What the task asks.
Find and copy each line of the records where the string "Jordan" shows up.

Information shown.

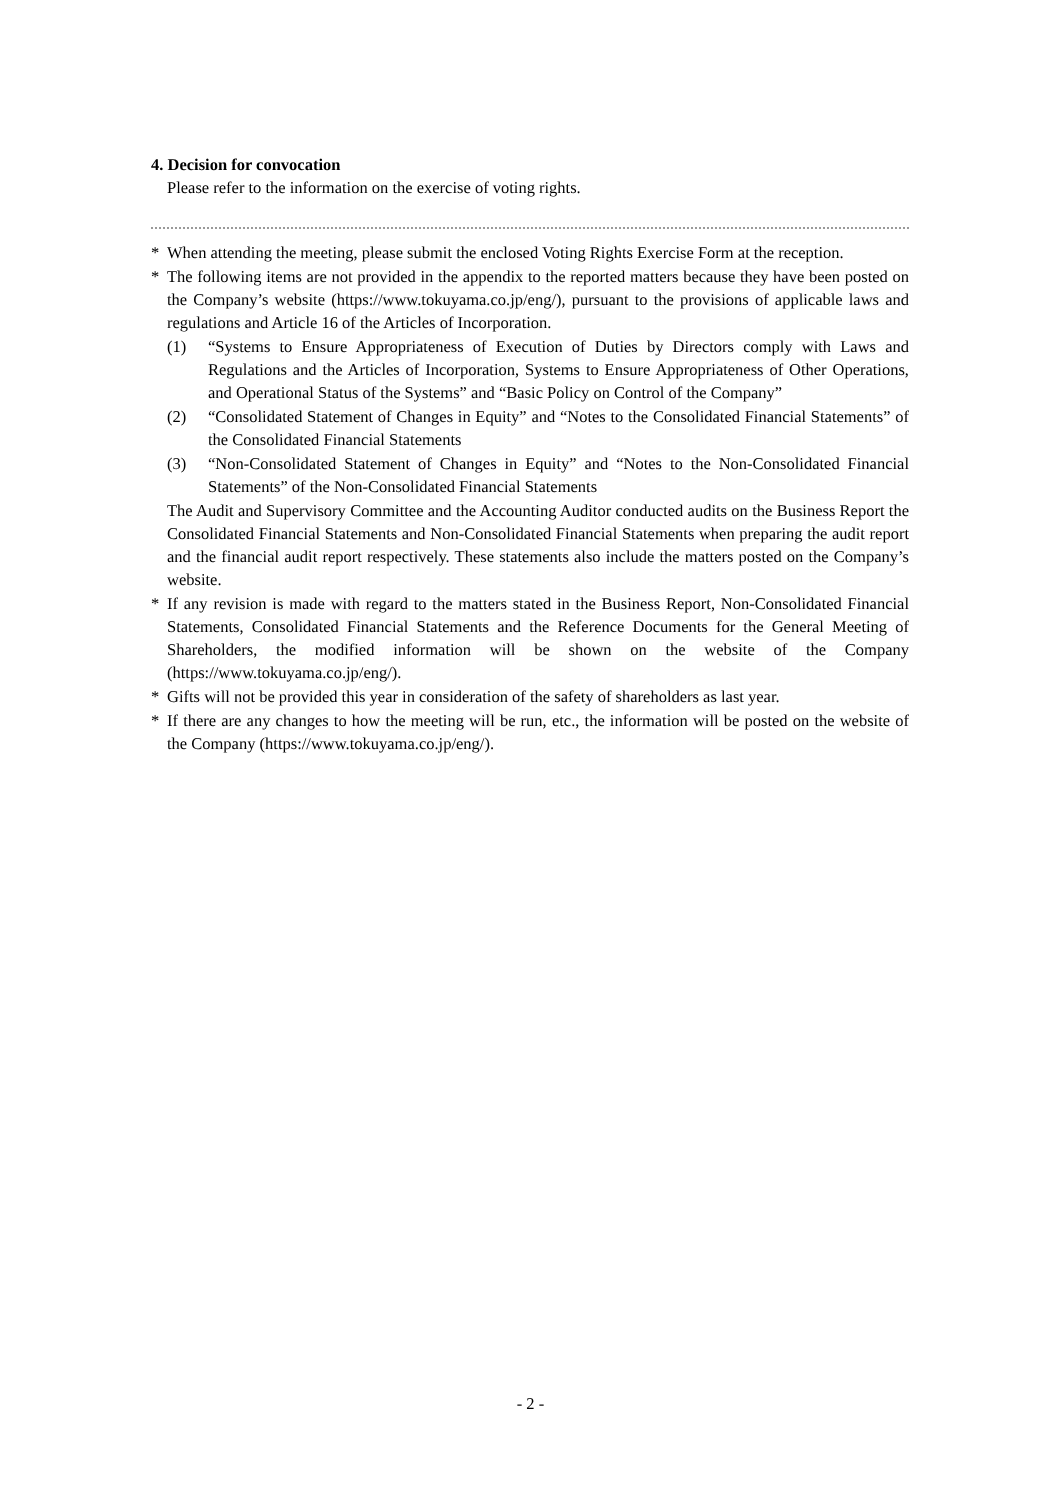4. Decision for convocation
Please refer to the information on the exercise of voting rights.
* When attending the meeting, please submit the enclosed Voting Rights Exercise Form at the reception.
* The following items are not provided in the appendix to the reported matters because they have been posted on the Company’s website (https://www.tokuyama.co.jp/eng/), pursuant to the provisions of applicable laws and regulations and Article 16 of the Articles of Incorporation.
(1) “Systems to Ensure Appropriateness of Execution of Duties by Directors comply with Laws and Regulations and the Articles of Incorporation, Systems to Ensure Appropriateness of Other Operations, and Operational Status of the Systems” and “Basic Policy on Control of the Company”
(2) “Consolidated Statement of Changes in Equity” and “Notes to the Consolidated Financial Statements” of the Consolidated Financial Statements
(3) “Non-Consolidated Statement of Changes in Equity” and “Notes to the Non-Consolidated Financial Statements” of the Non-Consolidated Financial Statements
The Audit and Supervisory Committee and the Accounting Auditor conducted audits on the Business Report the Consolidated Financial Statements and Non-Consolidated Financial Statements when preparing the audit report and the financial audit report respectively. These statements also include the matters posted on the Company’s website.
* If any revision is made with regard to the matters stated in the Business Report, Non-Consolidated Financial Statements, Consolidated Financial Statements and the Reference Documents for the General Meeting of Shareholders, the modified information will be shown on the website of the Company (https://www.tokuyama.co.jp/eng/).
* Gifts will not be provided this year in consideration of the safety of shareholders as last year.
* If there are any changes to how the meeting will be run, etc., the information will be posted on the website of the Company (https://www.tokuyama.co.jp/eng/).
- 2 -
...
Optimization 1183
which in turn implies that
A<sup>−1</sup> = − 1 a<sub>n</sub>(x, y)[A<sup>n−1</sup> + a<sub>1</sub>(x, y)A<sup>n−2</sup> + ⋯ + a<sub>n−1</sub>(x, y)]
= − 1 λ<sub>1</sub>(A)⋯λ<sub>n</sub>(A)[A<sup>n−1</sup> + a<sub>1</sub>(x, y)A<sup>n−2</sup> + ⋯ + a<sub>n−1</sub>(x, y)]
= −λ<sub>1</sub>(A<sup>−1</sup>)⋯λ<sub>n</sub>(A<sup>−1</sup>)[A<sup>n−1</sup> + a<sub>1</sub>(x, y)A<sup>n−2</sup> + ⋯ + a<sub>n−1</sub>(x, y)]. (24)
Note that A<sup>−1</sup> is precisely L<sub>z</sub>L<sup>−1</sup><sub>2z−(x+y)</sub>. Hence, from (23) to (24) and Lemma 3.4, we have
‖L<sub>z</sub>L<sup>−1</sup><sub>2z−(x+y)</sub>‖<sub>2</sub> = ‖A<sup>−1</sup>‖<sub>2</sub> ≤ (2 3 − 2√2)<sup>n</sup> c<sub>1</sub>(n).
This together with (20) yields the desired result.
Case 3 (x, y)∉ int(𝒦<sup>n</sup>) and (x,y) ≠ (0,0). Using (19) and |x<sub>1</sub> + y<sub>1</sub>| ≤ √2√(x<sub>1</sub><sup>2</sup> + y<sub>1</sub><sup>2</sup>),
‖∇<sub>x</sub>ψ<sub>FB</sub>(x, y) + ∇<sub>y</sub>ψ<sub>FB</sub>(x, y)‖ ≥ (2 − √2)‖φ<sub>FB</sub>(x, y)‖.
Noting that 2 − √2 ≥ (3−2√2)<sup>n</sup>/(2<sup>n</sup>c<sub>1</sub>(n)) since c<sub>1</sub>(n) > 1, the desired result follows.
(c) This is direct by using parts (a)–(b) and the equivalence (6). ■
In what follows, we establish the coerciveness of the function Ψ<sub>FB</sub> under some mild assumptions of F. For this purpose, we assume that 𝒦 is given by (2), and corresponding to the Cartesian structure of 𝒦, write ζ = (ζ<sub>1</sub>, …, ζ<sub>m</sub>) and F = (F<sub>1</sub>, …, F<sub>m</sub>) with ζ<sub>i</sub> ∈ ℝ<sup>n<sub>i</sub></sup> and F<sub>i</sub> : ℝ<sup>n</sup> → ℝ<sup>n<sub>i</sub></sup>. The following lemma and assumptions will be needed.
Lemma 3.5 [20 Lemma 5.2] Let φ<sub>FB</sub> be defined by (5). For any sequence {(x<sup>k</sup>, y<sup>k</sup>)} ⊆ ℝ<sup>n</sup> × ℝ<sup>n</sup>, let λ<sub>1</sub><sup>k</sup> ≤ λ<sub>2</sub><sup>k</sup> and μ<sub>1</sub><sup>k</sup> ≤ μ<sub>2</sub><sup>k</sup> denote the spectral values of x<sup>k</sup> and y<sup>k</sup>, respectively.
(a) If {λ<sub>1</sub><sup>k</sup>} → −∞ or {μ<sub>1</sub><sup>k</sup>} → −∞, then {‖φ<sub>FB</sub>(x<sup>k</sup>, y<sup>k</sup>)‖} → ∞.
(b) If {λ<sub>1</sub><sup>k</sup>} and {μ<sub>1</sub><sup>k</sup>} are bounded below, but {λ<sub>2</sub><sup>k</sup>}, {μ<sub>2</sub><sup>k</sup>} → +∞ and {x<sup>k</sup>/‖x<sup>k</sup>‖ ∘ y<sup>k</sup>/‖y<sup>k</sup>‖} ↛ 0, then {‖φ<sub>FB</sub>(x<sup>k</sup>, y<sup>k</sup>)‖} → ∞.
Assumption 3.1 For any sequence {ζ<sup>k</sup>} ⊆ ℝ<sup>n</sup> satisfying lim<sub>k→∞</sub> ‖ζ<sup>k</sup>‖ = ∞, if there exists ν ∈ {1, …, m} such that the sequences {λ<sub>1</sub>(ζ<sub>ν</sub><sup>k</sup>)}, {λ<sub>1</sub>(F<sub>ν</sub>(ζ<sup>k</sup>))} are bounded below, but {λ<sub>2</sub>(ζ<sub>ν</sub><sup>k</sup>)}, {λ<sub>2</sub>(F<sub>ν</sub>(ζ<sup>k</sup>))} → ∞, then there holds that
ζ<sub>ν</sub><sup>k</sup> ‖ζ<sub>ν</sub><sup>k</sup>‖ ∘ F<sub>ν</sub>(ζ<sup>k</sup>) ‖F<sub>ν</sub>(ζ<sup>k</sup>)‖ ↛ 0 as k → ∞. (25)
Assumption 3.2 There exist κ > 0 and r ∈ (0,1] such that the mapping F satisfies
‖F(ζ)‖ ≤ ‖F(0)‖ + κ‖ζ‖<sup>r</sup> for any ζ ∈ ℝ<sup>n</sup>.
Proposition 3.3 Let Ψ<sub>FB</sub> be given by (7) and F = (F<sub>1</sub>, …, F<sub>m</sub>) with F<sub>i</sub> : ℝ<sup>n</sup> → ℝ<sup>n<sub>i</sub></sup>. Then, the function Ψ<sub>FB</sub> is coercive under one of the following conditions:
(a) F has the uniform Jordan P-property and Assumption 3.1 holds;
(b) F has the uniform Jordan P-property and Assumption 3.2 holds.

Answer to this problem.
(a) F has the uniform Jordan P-property and Assumption 3.1 holds;
(b) F has the uniform Jordan P-property and Assumption 3.2 holds.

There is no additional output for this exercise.